*** Opening Task input ***
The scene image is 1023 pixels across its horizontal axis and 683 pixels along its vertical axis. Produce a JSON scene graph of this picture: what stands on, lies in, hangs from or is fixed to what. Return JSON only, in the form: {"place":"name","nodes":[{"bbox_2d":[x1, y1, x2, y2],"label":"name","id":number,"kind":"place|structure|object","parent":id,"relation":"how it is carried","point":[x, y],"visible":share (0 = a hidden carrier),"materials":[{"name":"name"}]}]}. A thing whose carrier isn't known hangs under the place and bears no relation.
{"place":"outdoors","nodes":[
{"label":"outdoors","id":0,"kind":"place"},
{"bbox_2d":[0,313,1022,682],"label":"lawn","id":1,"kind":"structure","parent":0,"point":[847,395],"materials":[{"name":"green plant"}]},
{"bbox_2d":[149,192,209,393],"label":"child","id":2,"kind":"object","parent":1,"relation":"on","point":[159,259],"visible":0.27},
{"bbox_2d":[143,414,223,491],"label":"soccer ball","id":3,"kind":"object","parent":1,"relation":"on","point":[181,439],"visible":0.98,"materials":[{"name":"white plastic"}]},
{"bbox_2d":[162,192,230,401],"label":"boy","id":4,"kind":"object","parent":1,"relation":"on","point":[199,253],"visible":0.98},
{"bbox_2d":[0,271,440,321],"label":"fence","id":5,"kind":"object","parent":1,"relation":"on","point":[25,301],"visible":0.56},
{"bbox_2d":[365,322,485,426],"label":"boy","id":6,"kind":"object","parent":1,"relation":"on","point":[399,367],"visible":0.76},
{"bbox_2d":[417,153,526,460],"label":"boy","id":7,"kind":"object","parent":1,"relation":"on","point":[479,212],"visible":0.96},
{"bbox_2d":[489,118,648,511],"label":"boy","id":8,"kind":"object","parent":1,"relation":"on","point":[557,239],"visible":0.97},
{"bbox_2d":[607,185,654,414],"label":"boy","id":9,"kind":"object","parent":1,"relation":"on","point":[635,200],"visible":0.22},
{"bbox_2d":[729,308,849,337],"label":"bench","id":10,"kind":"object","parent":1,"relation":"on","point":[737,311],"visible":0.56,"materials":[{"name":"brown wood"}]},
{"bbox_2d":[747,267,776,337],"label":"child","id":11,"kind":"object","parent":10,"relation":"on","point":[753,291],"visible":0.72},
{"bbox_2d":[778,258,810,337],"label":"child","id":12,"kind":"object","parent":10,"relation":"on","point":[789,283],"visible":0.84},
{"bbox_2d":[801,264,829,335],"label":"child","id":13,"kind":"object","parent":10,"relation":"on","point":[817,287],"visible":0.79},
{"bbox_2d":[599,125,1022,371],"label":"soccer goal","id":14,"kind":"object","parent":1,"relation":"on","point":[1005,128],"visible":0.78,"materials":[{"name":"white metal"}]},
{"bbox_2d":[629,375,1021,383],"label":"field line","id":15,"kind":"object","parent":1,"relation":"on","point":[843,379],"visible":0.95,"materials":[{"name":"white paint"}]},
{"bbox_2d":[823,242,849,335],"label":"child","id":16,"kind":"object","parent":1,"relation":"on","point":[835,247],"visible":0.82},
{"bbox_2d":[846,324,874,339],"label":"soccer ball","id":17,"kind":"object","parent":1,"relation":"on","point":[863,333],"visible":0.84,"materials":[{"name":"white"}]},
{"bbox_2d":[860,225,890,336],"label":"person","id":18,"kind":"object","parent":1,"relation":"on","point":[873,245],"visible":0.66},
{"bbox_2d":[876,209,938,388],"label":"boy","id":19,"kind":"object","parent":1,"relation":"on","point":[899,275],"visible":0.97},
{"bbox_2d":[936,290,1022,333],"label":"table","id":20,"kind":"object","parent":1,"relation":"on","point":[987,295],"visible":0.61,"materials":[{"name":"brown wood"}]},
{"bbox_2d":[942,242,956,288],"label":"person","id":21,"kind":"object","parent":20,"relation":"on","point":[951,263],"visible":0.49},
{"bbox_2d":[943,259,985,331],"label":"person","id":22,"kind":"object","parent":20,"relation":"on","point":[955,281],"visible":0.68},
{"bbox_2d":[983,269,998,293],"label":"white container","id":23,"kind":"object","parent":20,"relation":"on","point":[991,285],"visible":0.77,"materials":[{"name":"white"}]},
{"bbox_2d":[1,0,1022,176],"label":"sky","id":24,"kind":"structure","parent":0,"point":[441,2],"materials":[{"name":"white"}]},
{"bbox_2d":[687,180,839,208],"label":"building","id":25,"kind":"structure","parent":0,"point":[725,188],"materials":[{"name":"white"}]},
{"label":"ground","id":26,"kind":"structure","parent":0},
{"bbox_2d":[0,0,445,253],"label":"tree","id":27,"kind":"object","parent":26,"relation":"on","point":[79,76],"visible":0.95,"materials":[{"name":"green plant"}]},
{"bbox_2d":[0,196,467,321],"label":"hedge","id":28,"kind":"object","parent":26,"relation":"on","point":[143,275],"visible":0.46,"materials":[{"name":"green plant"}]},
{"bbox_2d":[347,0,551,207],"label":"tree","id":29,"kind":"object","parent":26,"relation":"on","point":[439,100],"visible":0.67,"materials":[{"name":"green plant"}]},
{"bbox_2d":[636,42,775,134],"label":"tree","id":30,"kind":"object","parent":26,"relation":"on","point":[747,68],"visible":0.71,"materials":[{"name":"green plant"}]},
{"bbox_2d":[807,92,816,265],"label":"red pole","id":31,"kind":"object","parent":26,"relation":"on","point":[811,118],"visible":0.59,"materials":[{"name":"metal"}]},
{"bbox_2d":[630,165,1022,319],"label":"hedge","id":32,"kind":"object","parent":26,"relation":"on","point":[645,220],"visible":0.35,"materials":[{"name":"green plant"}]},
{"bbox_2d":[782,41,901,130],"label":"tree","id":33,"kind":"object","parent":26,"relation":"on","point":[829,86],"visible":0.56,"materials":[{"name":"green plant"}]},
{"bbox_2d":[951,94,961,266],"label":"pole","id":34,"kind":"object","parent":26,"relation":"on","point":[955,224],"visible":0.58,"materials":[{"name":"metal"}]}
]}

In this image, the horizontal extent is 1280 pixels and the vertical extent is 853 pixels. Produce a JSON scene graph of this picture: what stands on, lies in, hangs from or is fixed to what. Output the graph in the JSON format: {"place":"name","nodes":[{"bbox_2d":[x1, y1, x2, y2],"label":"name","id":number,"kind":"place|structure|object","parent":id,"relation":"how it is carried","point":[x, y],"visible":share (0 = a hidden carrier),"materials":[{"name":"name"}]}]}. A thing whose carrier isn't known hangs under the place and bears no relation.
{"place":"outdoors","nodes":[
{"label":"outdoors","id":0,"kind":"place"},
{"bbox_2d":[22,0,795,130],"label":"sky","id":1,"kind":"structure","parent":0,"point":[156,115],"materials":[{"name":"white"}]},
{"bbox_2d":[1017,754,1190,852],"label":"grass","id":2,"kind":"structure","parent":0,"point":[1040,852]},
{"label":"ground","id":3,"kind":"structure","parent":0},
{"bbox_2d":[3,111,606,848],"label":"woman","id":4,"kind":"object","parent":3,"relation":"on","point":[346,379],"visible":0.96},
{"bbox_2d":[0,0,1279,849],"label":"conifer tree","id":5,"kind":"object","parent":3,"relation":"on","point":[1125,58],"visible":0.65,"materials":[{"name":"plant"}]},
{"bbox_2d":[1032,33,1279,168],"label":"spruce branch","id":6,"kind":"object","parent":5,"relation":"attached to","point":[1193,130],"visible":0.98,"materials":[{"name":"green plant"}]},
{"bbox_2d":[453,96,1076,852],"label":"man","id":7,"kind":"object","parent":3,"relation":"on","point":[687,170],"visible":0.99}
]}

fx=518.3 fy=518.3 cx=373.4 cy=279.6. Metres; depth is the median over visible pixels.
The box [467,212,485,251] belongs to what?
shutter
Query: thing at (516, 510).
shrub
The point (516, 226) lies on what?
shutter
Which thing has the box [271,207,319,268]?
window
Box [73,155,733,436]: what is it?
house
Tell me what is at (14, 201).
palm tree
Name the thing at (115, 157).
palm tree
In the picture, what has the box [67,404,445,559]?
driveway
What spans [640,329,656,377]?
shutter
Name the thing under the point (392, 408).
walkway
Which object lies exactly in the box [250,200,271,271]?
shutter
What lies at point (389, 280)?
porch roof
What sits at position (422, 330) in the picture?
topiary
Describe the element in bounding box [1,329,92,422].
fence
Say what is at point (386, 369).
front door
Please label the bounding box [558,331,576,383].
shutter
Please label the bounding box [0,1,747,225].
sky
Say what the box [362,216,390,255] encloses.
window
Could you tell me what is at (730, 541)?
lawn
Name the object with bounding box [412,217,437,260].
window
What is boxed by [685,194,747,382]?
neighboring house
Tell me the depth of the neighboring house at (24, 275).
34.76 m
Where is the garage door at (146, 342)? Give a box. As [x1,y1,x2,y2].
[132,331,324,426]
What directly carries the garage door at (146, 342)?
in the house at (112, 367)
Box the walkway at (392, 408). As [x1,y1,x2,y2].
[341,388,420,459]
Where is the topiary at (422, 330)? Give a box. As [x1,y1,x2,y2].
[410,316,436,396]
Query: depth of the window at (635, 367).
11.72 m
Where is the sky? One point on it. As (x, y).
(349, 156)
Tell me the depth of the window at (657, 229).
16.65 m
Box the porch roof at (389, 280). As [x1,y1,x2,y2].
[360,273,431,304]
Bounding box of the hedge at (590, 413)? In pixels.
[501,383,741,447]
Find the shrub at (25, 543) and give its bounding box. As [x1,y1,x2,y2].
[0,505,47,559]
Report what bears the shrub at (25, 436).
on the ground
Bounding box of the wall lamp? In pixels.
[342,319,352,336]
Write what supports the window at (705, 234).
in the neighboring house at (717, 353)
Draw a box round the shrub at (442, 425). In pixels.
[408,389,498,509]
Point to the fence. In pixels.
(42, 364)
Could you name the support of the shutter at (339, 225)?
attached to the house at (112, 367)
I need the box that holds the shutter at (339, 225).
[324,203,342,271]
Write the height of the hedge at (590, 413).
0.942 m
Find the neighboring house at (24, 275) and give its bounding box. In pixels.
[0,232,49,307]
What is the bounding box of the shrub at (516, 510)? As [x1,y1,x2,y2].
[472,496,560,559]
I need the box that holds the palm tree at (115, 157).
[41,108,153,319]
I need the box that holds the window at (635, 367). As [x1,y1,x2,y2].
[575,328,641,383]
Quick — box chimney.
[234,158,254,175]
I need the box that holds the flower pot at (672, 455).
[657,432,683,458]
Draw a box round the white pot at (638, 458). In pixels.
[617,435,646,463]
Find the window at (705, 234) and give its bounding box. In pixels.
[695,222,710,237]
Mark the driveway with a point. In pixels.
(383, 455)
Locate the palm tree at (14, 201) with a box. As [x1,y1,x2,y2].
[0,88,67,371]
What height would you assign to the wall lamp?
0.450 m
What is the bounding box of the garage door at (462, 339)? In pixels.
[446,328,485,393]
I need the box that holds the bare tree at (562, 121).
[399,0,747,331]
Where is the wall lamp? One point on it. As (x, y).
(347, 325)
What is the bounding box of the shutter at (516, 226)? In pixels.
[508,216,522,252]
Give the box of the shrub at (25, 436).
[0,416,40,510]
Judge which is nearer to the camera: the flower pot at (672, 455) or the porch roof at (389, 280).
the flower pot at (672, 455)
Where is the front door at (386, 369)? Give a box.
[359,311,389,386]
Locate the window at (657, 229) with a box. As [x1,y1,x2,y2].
*** Closing Task input ***
Work instruction:
Please write out only the lines from the one containing "I need the box that holds the bare" to the end of the records above, exactly, both ends included.

Result of the exercise:
I need the box that holds the bare tree at (562, 121).
[399,0,747,331]
Where is the wall lamp? One point on it. As (x, y).
(347, 325)
What is the bounding box of the shutter at (516, 226)? In pixels.
[508,216,522,252]
Give the box of the shrub at (25, 436).
[0,416,40,510]
Judge which is nearer to the camera: the flower pot at (672, 455) or the porch roof at (389, 280).
the flower pot at (672, 455)
Where is the front door at (386, 369)? Give a box.
[359,311,389,386]
Locate the window at (657, 229) with a box. As [x1,y1,x2,y2].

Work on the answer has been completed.